Where are they now? Catching up with Craig Aamot



MILWAUKEE (WITI) -- As a former basketball and football player, Craig Aamot was always a leader. That's still the case -- in sports and in life.

Promising football players in their teens could do far worse than attend a Jeff Trickey-Randy Wright quarterback-receiver camp.

Trickey is in the Wisconsin Football Association's Hall of Fame, and Wright was the starting quarterback for the Green Bay Packers for three years after a stellar career at Wisconsin, and a senior staff member is Craig Aamot.

"As a teacher and coach, they're all special, but you know, Craig Aamot was one of the finest athletes I've ever coached, and this is my 42nd year of coaching football," Jeff Trickey said.

Aamot was the 1999 Waukesha Freeman Football Player of the Year under Coach Trickey at Waukesha South High School. He was also the 1991 Braveland Conference Player of the Year in basketball before playing point guard for two years at Marquette under Kevin O'Neill.

He then transferred to North Dakota State to finish his college career by playing both sports and standing out as a leader in both.

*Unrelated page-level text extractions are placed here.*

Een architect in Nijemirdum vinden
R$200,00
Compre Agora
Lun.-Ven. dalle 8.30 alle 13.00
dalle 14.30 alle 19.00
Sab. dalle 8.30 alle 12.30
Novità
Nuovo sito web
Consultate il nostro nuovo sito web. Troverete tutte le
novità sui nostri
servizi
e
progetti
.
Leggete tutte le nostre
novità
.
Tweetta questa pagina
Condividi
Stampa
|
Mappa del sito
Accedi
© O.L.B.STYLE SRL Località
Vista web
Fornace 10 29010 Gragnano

"Coaches ask us all over the country, how do you find that kid who can easily slide into that leadership role? As a quarterback, we know how important that is. I think the natural thing that I had, I was comfortable leading and in front of people, but also, I was guided in the way that I communicate and the way I was working with people as a leader, was honed by guys like Coach Trickey," Aamot said.

It is hardly surprising or intimidating for Aamot to be in front of a group during his summer job. He's a former point guard, a former quarterback. Those are leadership, out front positions, but he's out in front of his real job, too. He's the choral director at Texas State University.

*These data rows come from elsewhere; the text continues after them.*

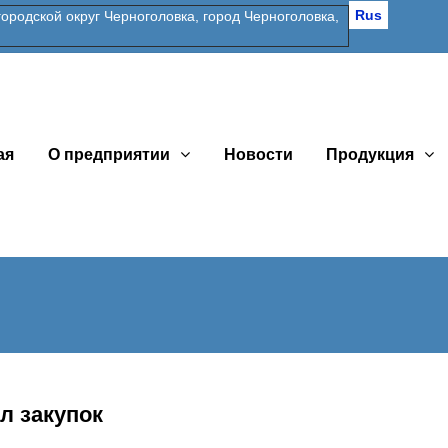
Rus
одской округ Черноголовка, город Черноголовка,
ая
О предприятии
Новости
Продукция
л закупок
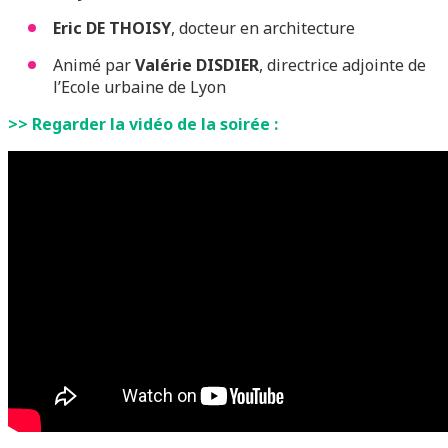
Eric DE THOISY
, docteur en architecture
Animé par
Valérie DISDIER
, directrice adjointe de
l’Ecole urbaine de Lyon
>> Regarder la vidéo de la soirée :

"They are absolutely similar. To me, they are. One's the artistic side, and one's the athletic side, and I find that I need both. I can't do one side or the other. I feel like something is not quite balanced," Aamot said.

Aamot's father was the choral director at Carroll College -- now Carroll University for three decades, and Aamot was a high school music teacher for 10 years in Wisconsin before moving to Texas and enrolling in grad school. Now, he's coaching choir.

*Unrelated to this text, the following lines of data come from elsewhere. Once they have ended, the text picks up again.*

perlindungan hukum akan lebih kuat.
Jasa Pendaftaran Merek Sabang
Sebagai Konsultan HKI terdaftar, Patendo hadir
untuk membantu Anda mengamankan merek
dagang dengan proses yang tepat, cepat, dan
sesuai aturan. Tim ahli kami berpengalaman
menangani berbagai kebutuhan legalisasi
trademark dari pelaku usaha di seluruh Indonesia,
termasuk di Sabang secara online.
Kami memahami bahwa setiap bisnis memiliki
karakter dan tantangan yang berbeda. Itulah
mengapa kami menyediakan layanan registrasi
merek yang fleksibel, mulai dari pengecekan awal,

"To hit the artistic thing as hard as I have and just fall in love with it, the human voice and creating beauty with a community of singers and learning that dynamic, showing them the way there, is to me, just very similar. Teaching is teaching, and whether the medium is athletic or artistic, it's human beings," Aamot said.

"My choir students, that's a different combination for them. They're still not sure what to make of the fact that their choir director is up in Wisconsin doing football camps. My music colleagues kind of look at me like okay, that's new -- but good for you," Aamot said.

In football, there are many different ways to put the ball in the end zone. In basketball, there are many different ways to put the ball in the basket. In music, there are many different ways to put the notes together, and in life, there are many different ways to put things in harmony. Aamot is proof of all of that.